Benefit of Adding Ezetimibe to Statin Therapy on Cardiovascular Outcomes and Regression of Atherosclerosis
Gianluigi Savarese, Gaetano M. De Ferrari, Giuseppe M. Rosano, Pasquale Perrone-Filardi · Meta-analysis
BlueRipple Assessment
This systematic review and meta-analysis pooled data from randomized trials of ezetimibe added to statin therapy — including the landmark IMPROVE-IT trial — across 31,048 patients to assess cardiovascular outcomes and atherosclerosis regression effects.
Adding ezetimibe to statin therapy significantly reduced MI risk (RR 0.865, p<0.001) and stroke risk (RR 0.840, p=0.002) compared with statin monotherapy or control. All-cause mortality and cardiovascular mortality were not significantly different. In imaging sub-studies, ezetimibe plus statin produced greater atherosclerosis regression than statin alone, consistent with the additional LDL-C reduction achieved.
The finding is important because ezetimibe was for years viewed skeptically — its LDL-C lowering was known, but the question was whether further LDL-C reduction via a non-statin mechanism would translate to clinical benefit. The IMPROVE-IT trial answer was yes — though with a modest absolute benefit reflecting the population’s already-treated baseline risk. This meta-analysis confirmed and extended that finding.

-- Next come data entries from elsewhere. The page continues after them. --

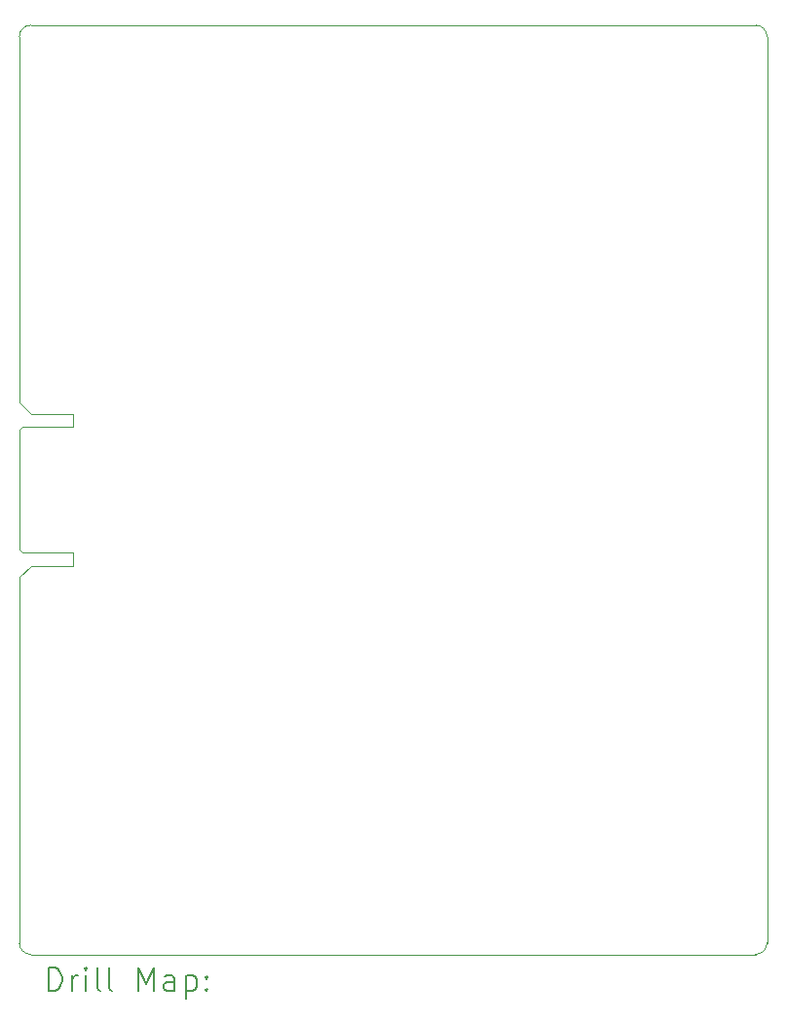
<source format=gbr>
%TF.GenerationSoftware,KiCad,Pcbnew,7.0.10*%
%TF.CreationDate,2024-12-20T15:16:24-05:00*%
%TF.ProjectId,accessory_v2,61636365-7373-46f7-9279-5f76322e6b69,rev?*%
%TF.SameCoordinates,Original*%
%TF.FileFunction,Drillmap*%
%TF.FilePolarity,Positive*%
%FSLAX45Y45*%
G04 Gerber Fmt 4.5, Leading zero omitted, Abs format (unit mm)*
G04 Created by KiCad (PCBNEW 7.0.10) date 2024-12-20 15:16:24*
%MOMM*%
%LPD*%
G01*
G04 APERTURE LIST*
%ADD10C,0.100000*%
%ADD11C,0.010000*%
%ADD12C,0.200000*%
G04 APERTURE END LIST*
D10*
X100000Y0D02*
G75*
G03*
X0Y-100000I0J-100000D01*
G01*
X0Y-7975000D02*
G75*
G03*
X100000Y-8075000I100000J0D01*
G01*
X6400000Y-8075000D02*
G75*
G03*
X6500000Y-7975000I0J100000D01*
G01*
X6400000Y-8075000D02*
X100000Y-8075000D01*
X6500000Y-100000D02*
G75*
G03*
X6400000Y0I-100000J0D01*
G01*
X100000Y0D02*
X6400000Y0D01*
X6500000Y-100000D02*
X6500000Y-7975000D01*
X0Y-100000D02*
X0Y-3277500D01*
X0Y-4797500D02*
X0Y-7975000D01*
D11*
X470000Y-4697500D02*
X100000Y-4697500D01*
X470000Y-4582500D02*
X470000Y-4697500D01*
X470000Y-4582500D02*
X25000Y-4582500D01*
X470000Y-3492500D02*
X470000Y-3377500D01*
X470000Y-3377500D02*
X100000Y-3377500D01*
X100000Y-4697500D02*
X0Y-4797500D01*
X100000Y-3377500D02*
X0Y-3277500D01*
X25000Y-3492500D02*
X470000Y-3492500D01*
X0Y-4557500D02*
X25000Y-4582500D01*
X0Y-4557500D02*
X0Y-3517500D01*
X0Y-3517500D02*
X25000Y-3492500D01*
D12*
X255777Y-8391484D02*
X255777Y-8191484D01*
X255777Y-8191484D02*
X303396Y-8191484D01*
X303396Y-8191484D02*
X331967Y-8201008D01*
X331967Y-8201008D02*
X351015Y-8220055D01*
X351015Y-8220055D02*
X360539Y-8239103D01*
X360539Y-8239103D02*
X370062Y-8277198D01*
X370062Y-8277198D02*
X370062Y-8305769D01*
X370062Y-8305769D02*
X360539Y-8343865D01*
X360539Y-8343865D02*
X351015Y-8362912D01*
X351015Y-8362912D02*
X331967Y-8381960D01*
X331967Y-8381960D02*
X303396Y-8391484D01*
X303396Y-8391484D02*
X255777Y-8391484D01*
X455777Y-8391484D02*
X455777Y-8258150D01*
X455777Y-8296246D02*
X465301Y-8277198D01*
X465301Y-8277198D02*
X474824Y-8267674D01*
X474824Y-8267674D02*
X493872Y-8258150D01*
X493872Y-8258150D02*
X512920Y-8258150D01*
X579586Y-8391484D02*
X579586Y-8258150D01*
X579586Y-8191484D02*
X570063Y-8201008D01*
X570063Y-8201008D02*
X579586Y-8210531D01*
X579586Y-8210531D02*
X589110Y-8201008D01*
X589110Y-8201008D02*
X579586Y-8191484D01*
X579586Y-8191484D02*
X579586Y-8210531D01*
X703396Y-8391484D02*
X684348Y-8381960D01*
X684348Y-8381960D02*
X674824Y-8362912D01*
X674824Y-8362912D02*
X674824Y-8191484D01*
X808158Y-8391484D02*
X789110Y-8381960D01*
X789110Y-8381960D02*
X779586Y-8362912D01*
X779586Y-8362912D02*
X779586Y-8191484D01*
X1036729Y-8391484D02*
X1036729Y-8191484D01*
X1036729Y-8191484D02*
X1103396Y-8334341D01*
X1103396Y-8334341D02*
X1170063Y-8191484D01*
X1170063Y-8191484D02*
X1170063Y-8391484D01*
X1351015Y-8391484D02*
X1351015Y-8286722D01*
X1351015Y-8286722D02*
X1341491Y-8267674D01*
X1341491Y-8267674D02*
X1322444Y-8258150D01*
X1322444Y-8258150D02*
X1284348Y-8258150D01*
X1284348Y-8258150D02*
X1265301Y-8267674D01*
X1351015Y-8381960D02*
X1331967Y-8391484D01*
X1331967Y-8391484D02*
X1284348Y-8391484D01*
X1284348Y-8391484D02*
X1265301Y-8381960D01*
X1265301Y-8381960D02*
X1255777Y-8362912D01*
X1255777Y-8362912D02*
X1255777Y-8343865D01*
X1255777Y-8343865D02*
X1265301Y-8324817D01*
X1265301Y-8324817D02*
X1284348Y-8315293D01*
X1284348Y-8315293D02*
X1331967Y-8315293D01*
X1331967Y-8315293D02*
X1351015Y-8305769D01*
X1446253Y-8258150D02*
X1446253Y-8458150D01*
X1446253Y-8267674D02*
X1465301Y-8258150D01*
X1465301Y-8258150D02*
X1503396Y-8258150D01*
X1503396Y-8258150D02*
X1522443Y-8267674D01*
X1522443Y-8267674D02*
X1531967Y-8277198D01*
X1531967Y-8277198D02*
X1541491Y-8296246D01*
X1541491Y-8296246D02*
X1541491Y-8353388D01*
X1541491Y-8353388D02*
X1531967Y-8372436D01*
X1531967Y-8372436D02*
X1522443Y-8381960D01*
X1522443Y-8381960D02*
X1503396Y-8391484D01*
X1503396Y-8391484D02*
X1465301Y-8391484D01*
X1465301Y-8391484D02*
X1446253Y-8381960D01*
X1627205Y-8372436D02*
X1636729Y-8381960D01*
X1636729Y-8381960D02*
X1627205Y-8391484D01*
X1627205Y-8391484D02*
X1617682Y-8381960D01*
X1617682Y-8381960D02*
X1627205Y-8372436D01*
X1627205Y-8372436D02*
X1627205Y-8391484D01*
X1627205Y-8267674D02*
X1636729Y-8277198D01*
X1636729Y-8277198D02*
X1627205Y-8286722D01*
X1627205Y-8286722D02*
X1617682Y-8277198D01*
X1617682Y-8277198D02*
X1627205Y-8267674D01*
X1627205Y-8267674D02*
X1627205Y-8286722D01*
M02*

</source>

The ezetimibe result also validated the LDL-C–lowering hypothesis independent of statins: different drug class, different mechanism, same directional benefit proportional to LDL-C reduction. This is the key evidence establishing that the statin benefits are mediated by LDL-C lowering, not by statin-specific pleiotropic effects.

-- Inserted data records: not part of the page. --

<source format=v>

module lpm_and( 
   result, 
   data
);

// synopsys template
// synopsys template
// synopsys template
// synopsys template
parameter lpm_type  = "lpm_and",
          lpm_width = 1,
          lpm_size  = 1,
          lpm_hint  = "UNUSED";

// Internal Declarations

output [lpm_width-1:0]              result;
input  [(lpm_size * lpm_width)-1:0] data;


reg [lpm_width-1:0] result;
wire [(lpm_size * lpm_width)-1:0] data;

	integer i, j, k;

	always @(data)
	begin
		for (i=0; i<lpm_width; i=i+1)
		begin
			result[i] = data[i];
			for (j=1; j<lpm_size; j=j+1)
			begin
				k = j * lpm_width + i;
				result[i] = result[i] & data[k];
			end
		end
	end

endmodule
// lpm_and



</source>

We rate the evidence strong. A well-executed meta-analysis confirming incremental cardiovascular benefit when ezetimibe is added to statins — establishing ezetimibe as the first-line adjunct for patients not at LDL-C goal on statins alone.
The original source
Savarese G, De Ferrari GM, Rosano GM, Perrone-Filardi P. Benefit of adding ezetimibe to statin therapy on cardiovascular outcomes and regression of atherosclerosis: a systematic review and meta-analysis. Eur Heart J Cardiovasc Pharmacother. 2015;1(4):216-223.